Die CSU steht ohne Wenn und Aber zur Geltung der Leitkultur. Es ist eine Selbstverständlichkeit … (denn) … die Leitkultur umfasst die bei uns geltende Werteordnung christlicher Prägung, unsere Sitten und Traditionen sowie die Grundregeln unseres Zusammenlebens.

Leitkultur ist das Gegenteil von Multikulti und Beliebigkeit. Unser Land ist und bleibt christlich geprägt. Das christliche Menschenbild trägt unsere Werte … Kirchen prägen unsere Orte und in den christlichen Traditionen wurzelt unser Brauchtum. Wir werden die christlichen Feiertage in Bayern uneingeschränkt erhalten. Wir müssen unsere christlichen Wurzeln bewahren.

In diesem Zusammenhang sollte ich vielleicht erwähnen, dass es in Deutschland durchaus mehrere Kulturen sowie eine ausgesprochen starke Durchmischung mit „fremden“ Kulturen gibt, und da darf ich nur arabische, griechische und römische Kultur sowie die jüdische Kultur erwähnen.

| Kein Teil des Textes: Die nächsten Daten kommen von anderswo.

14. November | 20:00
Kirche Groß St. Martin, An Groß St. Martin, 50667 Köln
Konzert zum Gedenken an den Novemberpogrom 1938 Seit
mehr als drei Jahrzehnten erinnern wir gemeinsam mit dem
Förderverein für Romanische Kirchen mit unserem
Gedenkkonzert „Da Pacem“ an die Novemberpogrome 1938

Deutschland ist nicht Bayern, und weder eine zur Schau getragene Folklore noch das bayrisch-katholische Prunk-Christentum ist identisch mit der christlichen Religion als Ganzes.

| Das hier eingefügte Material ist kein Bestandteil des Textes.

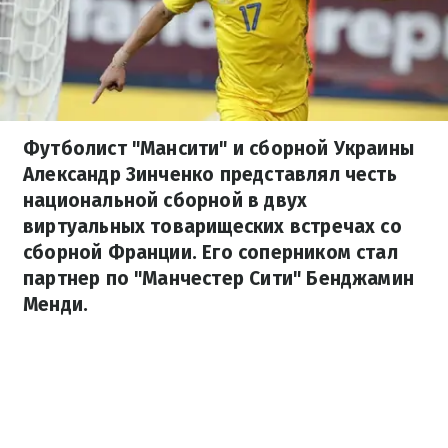
Футболист "Мансити" и сборной Украины
Александр Зинченко представлял честь
национальной сборной в двух
виртуальных товарищеских встречах со
сборной Франции. Его соперником стал
партнер по "Манчестер Сити" Бенджамин
Менди.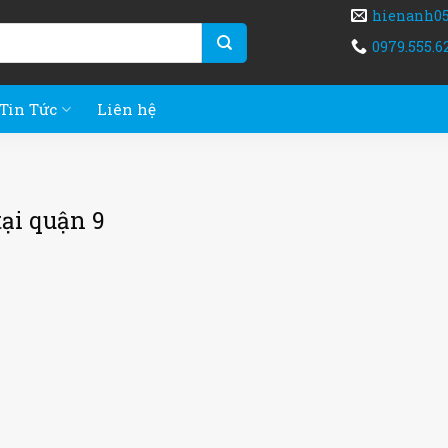
hienanh0
0979.555.6
Tin Tức
Liên hệ
tại quận 9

(1) Zitat: Das Angebot wird überwiegend verschlüsselt/passwortgeschützt, sodass nur noch freiwillige Zahler Zugang haben.

Die Quellen: LVZ vom 11. Sept.2017 - Printausgabe.
CSU: Programm 2017 (sogenannter "Bayernplan")
Afd Deutschland Programm, für Thüringen separat auch unter: Thüringenpost.